_Work required:_
Write out every entry precisely as given, leaving the pictures out.

_Data items:_

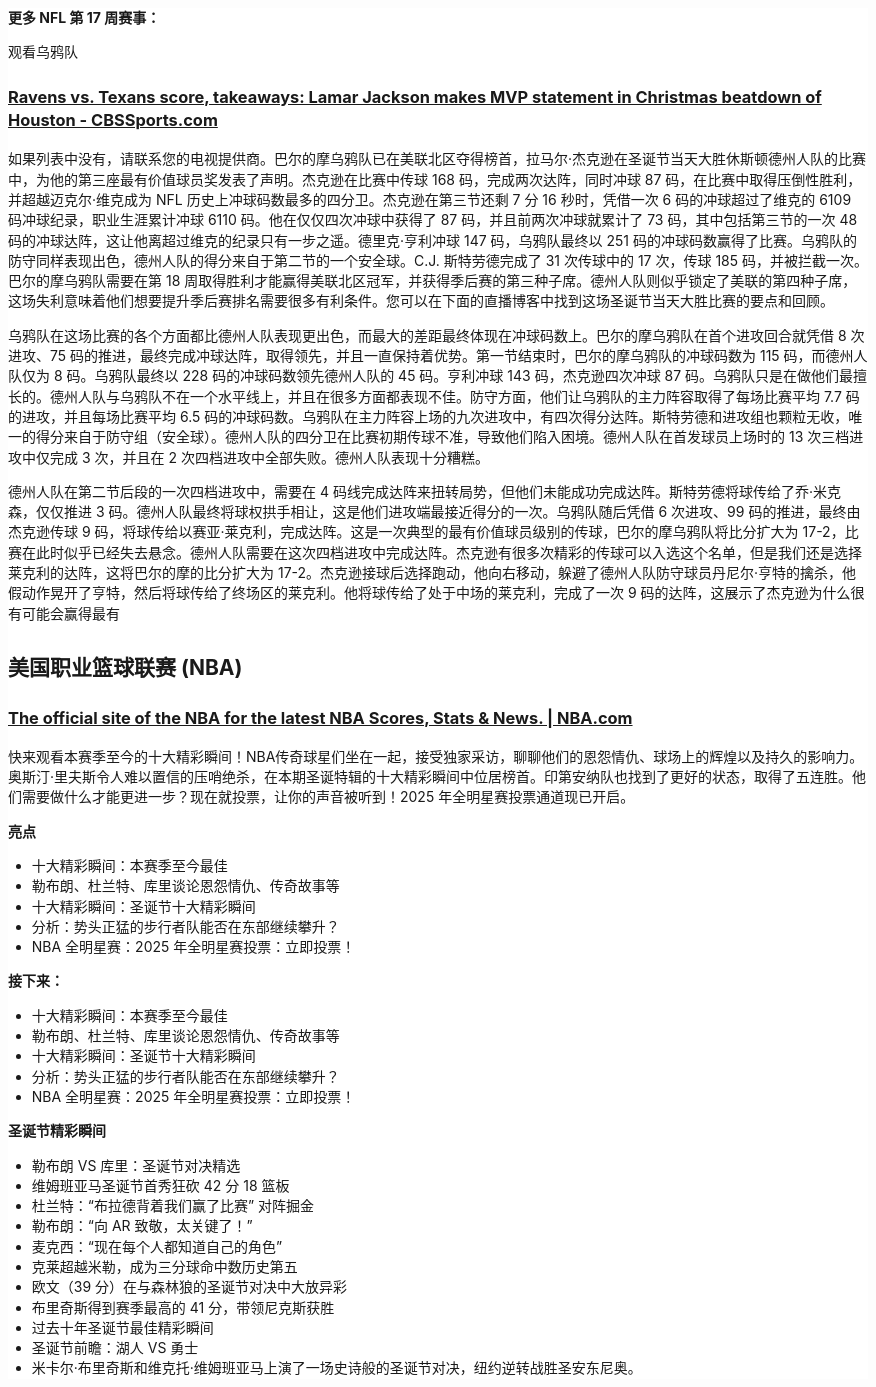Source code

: **更多 NFL 第 17 周赛事：**

观看乌鸦队

### [Ravens vs. Texans score, takeaways: Lamar Jackson makes MVP statement in Christmas beatdown of Houston - CBSSports.com](https://www.cbssports.com/nfl/news/texans-vs-ravens-on-christmas-live-updates-nfl-scores-game-stats-highlights-where-to-watch-afc-showdown/live/)

如果列表中没有，请联系您的电视提供商。巴尔的摩乌鸦队已在美联北区夺得榜首，拉马尔·杰克逊在圣诞节当天大胜休斯顿德州人队的比赛中，为他的第三座最有价值球员奖发表了声明。杰克逊在比赛中传球 168 码，完成两次达阵，同时冲球 87 码，在比赛中取得压倒性胜利，并超越迈克尔·维克成为 NFL 历史上冲球码数最多的四分卫。杰克逊在第三节还剩 7 分 16 秒时，凭借一次 6 码的冲球超过了维克的 6109 码冲球纪录，职业生涯累计冲球 6110 码。他在仅仅四次冲球中获得了 87 码，并且前两次冲球就累计了 73 码，其中包括第三节的一次 48 码的冲球达阵，这让他离超过维克的纪录只有一步之遥。德里克·亨利冲球 147 码，乌鸦队最终以 251 码的冲球码数赢得了比赛。乌鸦队的防守同样表现出色，德州人队的得分来自于第二节的一个安全球。C.J. 斯特劳德完成了 31 次传球中的 17 次，传球 185 码，并被拦截一次。巴尔的摩乌鸦队需要在第 18 周取得胜利才能赢得美联北区冠军，并获得季后赛的第三种子席。德州人队则似乎锁定了美联的第四种子席，这场失利意味着他们想要提升季后赛排名需要很多有利条件。您可以在下面的直播博客中找到这场圣诞节当天大胜比赛的要点和回顾。

乌鸦队在这场比赛的各个方面都比德州人队表现更出色，而最大的差距最终体现在冲球码数上。巴尔的摩乌鸦队在首个进攻回合就凭借 8 次进攻、75 码的推进，最终完成冲球达阵，取得领先，并且一直保持着优势。第一节结束时，巴尔的摩乌鸦队的冲球码数为 115 码，而德州人队仅为 8 码。乌鸦队最终以 228 码的冲球码数领先德州人队的 45 码。亨利冲球 143 码，杰克逊四次冲球 87 码。乌鸦队只是在做他们最擅长的。德州人队与乌鸦队不在一个水平线上，并且在很多方面都表现不佳。防守方面，他们让乌鸦队的主力阵容取得了每场比赛平均 7.7 码的进攻，并且每场比赛平均 6.5 码的冲球码数。乌鸦队在主力阵容上场的九次进攻中，有四次得分达阵。斯特劳德和进攻组也颗粒无收，唯一的得分来自于防守组（安全球）。德州人队的四分卫在比赛初期传球不准，导致他们陷入困境。德州人队在首发球员上场时的 13 次三档进攻中仅完成 3 次，并且在 2 次四档进攻中全部失败。德州人队表现十分糟糕。

德州人队在第二节后段的一次四档进攻中，需要在 4 码线完成达阵来扭转局势，但他们未能成功完成达阵。斯特劳德将球传给了乔·米克森，仅仅推进 3 码。德州人队最终将球权拱手相让，这是他们进攻端最接近得分的一次。乌鸦队随后凭借 6 次进攻、99 码的推进，最终由杰克逊传球 9 码，将球传给以赛亚·莱克利，完成达阵。这是一次典型的最有价值球员级别的传球，巴尔的摩乌鸦队将比分扩大为 17-2，比赛在此时似乎已经失去悬念。德州人队需要在这次四档进攻中完成达阵。杰克逊有很多次精彩的传球可以入选这个名单，但是我们还是选择莱克利的达阵，这将巴尔的摩的比分扩大为 17-2。杰克逊接球后选择跑动，他向右移动，躲避了德州人队防守球员丹尼尔·亨特的擒杀，他假动作晃开了亨特，然后将球传给了终场区的莱克利。他将球传给了处于中场的莱克利，完成了一次 9 码的达阵，这展示了杰克逊为什么很有可能会赢得最有

## 美国职业篮球联赛 (NBA)

### [The official site of the NBA for the latest NBA Scores, Stats & News. | NBA.com](https://www.nba.com/)

快来观看本赛季至今的十大精彩瞬间！NBA传奇球星们坐在一起，接受独家采访，聊聊他们的恩怨情仇、球场上的辉煌以及持久的影响力。奥斯汀·里夫斯令人难以置信的压哨绝杀，在本期圣诞特辑的十大精彩瞬间中位居榜首。印第安纳队也找到了更好的状态，取得了五连胜。他们需要做什么才能更进一步？现在就投票，让你的声音被听到！2025 年全明星赛投票通道现已开启。

**亮点**
* 十大精彩瞬间：本赛季至今最佳
* 勒布朗、杜兰特、库里谈论恩怨情仇、传奇故事等
* 十大精彩瞬间：圣诞节十大精彩瞬间
* 分析：势头正猛的步行者队能否在东部继续攀升？
* NBA 全明星赛：2025 年全明星赛投票：立即投票！

**接下来：**
* 十大精彩瞬间：本赛季至今最佳
* 勒布朗、杜兰特、库里谈论恩怨情仇、传奇故事等
* 十大精彩瞬间：圣诞节十大精彩瞬间
* 分析：势头正猛的步行者队能否在东部继续攀升？
* NBA 全明星赛：2025 年全明星赛投票：立即投票！

**圣诞节精彩瞬间**
* 勒布朗 VS 库里：圣诞节对决精选
* 维姆班亚马圣诞节首秀狂砍 42 分 18 篮板
* 杜兰特：“布拉德背着我们赢了比赛” 对阵掘金
* 勒布朗：“向 AR 致敬，太关键了！”
* 麦克西：“现在每个人都知道自己的角色”
* 克莱超越米勒，成为三分球命中数历史第五
* 欧文（39 分）在与森林狼的圣诞节对决中大放异彩
* 布里奇斯得到赛季最高的 41 分，带领尼克斯获胜
* 过去十年圣诞节最佳精彩瞬间
* 圣诞节前瞻：湖人 VS 勇士
* 米卡尔·布里奇斯和维克托·维姆班亚马上演了一场史诗般的圣诞节对决，纽约逆转战胜圣安东尼奥。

_Reply:_
Source code

: **更多 NFL 第 17 周赛事：**

观看乌鸦队

### [Ravens vs. Texans score, takeaways: Lamar Jackson makes MVP statement in Christmas beatdown of Houston - CBSSports.com](https://www.cbssports.com/nfl/news/texans-vs-ravens-on-christmas-live-updates-nfl-scores-game-stats-highlights-where-to-watch-afc-showdown/live/)

如果列表中没有，请联系您的电视提供商。巴尔的摩乌鸦队已在美联北区夺得榜首，拉马尔·杰克逊在圣诞节当天大胜休斯顿德州人队的比赛中，为他的第三座最有价值球员奖发表了声明。杰克逊在比赛中传球 168 码，完成两次达阵，同时冲球 87 码，在比赛中取得压倒性胜利，并超越迈克尔·维克成为 NFL 历史上冲球码数最多的四分卫。杰克逊在第三节还剩 7 分 16 秒时，凭借一次 6 码的冲球超过了维克的 6109 码冲球纪录，职业生涯累计冲球 6110 码。他在仅仅四次冲球中获得了 87 码，并且前两次冲球就累计了 73 码，其中包括第三节的一次 48 码的冲球达阵，这让他离超过维克的纪录只有一步之遥。德里克·亨利冲球 147 码，乌鸦队最终以 251 码的冲球码数赢得了比赛。乌鸦队的防守同样表现出色，德州人队的得分来自于第二节的一个安全球。C.J. 斯特劳德完成了 31 次传球中的 17 次，传球 185 码，并被拦截一次。巴尔的摩乌鸦队需要在第 18 周取得胜利才能赢得美联北区冠军，并获得季后赛的第三种子席。德州人队则似乎锁定了美联的第四种子席，这场失利意味着他们想要提升季后赛排名需要很多有利条件。您可以在下面的直播博客中找到这场圣诞节当天大胜比赛的要点和回顾。

乌鸦队在这场比赛的各个方面都比德州人队表现更出色，而最大的差距最终体现在冲球码数上。巴尔的摩乌鸦队在首个进攻回合就凭借 8 次进攻、75 码的推进，最终完成冲球达阵，取得领先，并且一直保持着优势。第一节结束时，巴尔的摩乌鸦队的冲球码数为 115 码，而德州人队仅为 8 码。乌鸦队最终以 228 码的冲球码数领先德州人队的 45 码。亨利冲球 143 码，杰克逊四次冲球 87 码。乌鸦队只是在做他们最擅长的。德州人队与乌鸦队不在一个水平线上，并且在很多方面都表现不佳。防守方面，他们让乌鸦队的主力阵容取得了每场比赛平均 7.7 码的进攻，并且每场比赛平均 6.5 码的冲球码数。乌鸦队在主力阵容上场的九次进攻中，有四次得分达阵。斯特劳德和进攻组也颗粒无收，唯一的得分来自于防守组（安全球）。德州人队的四分卫在比赛初期传球不准，导致他们陷入困境。德州人队在首发球员上场时的 13 次三档进攻中仅完成 3 次，并且在 2 次四档进攻中全部失败。德州人队表现十分糟糕。

德州人队在第二节后段的一次四档进攻中，需要在 4 码线完成达阵来扭转局势，但他们未能成功完成达阵。斯特劳德将球传给了乔·米克森，仅仅推进 3 码。德州人队最终将球权拱手相让，这是他们进攻端最接近得分的一次。乌鸦队随后凭借 6 次进攻、99 码的推进，最终由杰克逊传球 9 码，将球传给以赛亚·莱克利，完成达阵。这是一次典型的最有价值球员级别的传球，巴尔的摩乌鸦队将比分扩大为 17-2，比赛在此时似乎已经失去悬念。德州人队需要在这次四档进攻中完成达阵。杰克逊有很多次精彩的传球可以入选这个名单，但是我们还是选择莱克利的达阵，这将巴尔的摩的比分扩大为 17-2。杰克逊接球后选择跑动，他向右移动，躲避了德州人队防守球员丹尼尔·亨特的擒杀，他假动作晃开了亨特，然后将球传给了终场区的莱克利。他将球传给了处于中场的莱克利，完成了一次 9 码的达阵，这展示了杰克逊为什么很有可能会赢得最有

## 美国职业篮球联赛 (NBA)

### [The official site of the NBA for the latest NBA Scores, Stats & News. | NBA.com](https://www.nba.com/)

快来观看本赛季至今的十大精彩瞬间！NBA传奇球星们坐在一起，接受独家采访，聊聊他们的恩怨情仇、球场上的辉煌以及持久的影响力。奥斯汀·里夫斯令人难以置信的压哨绝杀，在本期圣诞特辑的十大精彩瞬间中位居榜首。印第安纳队也找到了更好的状态，取得了五连胜。他们需要做什么才能更进一步？现在就投票，让你的声音被听到！2025 年全明星赛投票通道现已开启。

**亮点**
* 十大精彩瞬间：本赛季至今最佳
* 勒布朗、杜兰特、库里谈论恩怨情仇、传奇故事等
* 十大精彩瞬间：圣诞节十大精彩瞬间
* 分析：势头正猛的步行者队能否在东部继续攀升？
* NBA 全明星赛：2025 年全明星赛投票：立即投票！

**接下来：**
* 十大精彩瞬间：本赛季至今最佳
* 勒布朗、杜兰特、库里谈论恩怨情仇、传奇故事等
* 十大精彩瞬间：圣诞节十大精彩瞬间
* 分析：势头正猛的步行者队能否在东部继续攀升？
* NBA 全明星赛：2025 年全明星赛投票：立即投票！

**圣诞节精彩瞬间**
* 勒布朗 VS 库里：圣诞节对决精选
* 维姆班亚马圣诞节首秀狂砍 42 分 18 篮板
* 杜兰特：“布拉德背着我们赢了比赛” 对阵掘金
* 勒布朗：“向 AR 致敬，太关键了！”
* 麦克西：“现在每个人都知道自己的角色”
* 克莱超越米勒，成为三分球命中数历史第五
* 欧文（39 分）在与森林狼的圣诞节对决中大放异彩
* 布里奇斯得到赛季最高的 41 分，带领尼克斯获胜
* 过去十年圣诞节最佳精彩瞬间
* 圣诞节前瞻：湖人 VS 勇士
* 米卡尔·布里奇斯和维克托·维姆班亚马上演了一场史诗般的圣诞节对决，纽约逆转战胜圣安东尼奥。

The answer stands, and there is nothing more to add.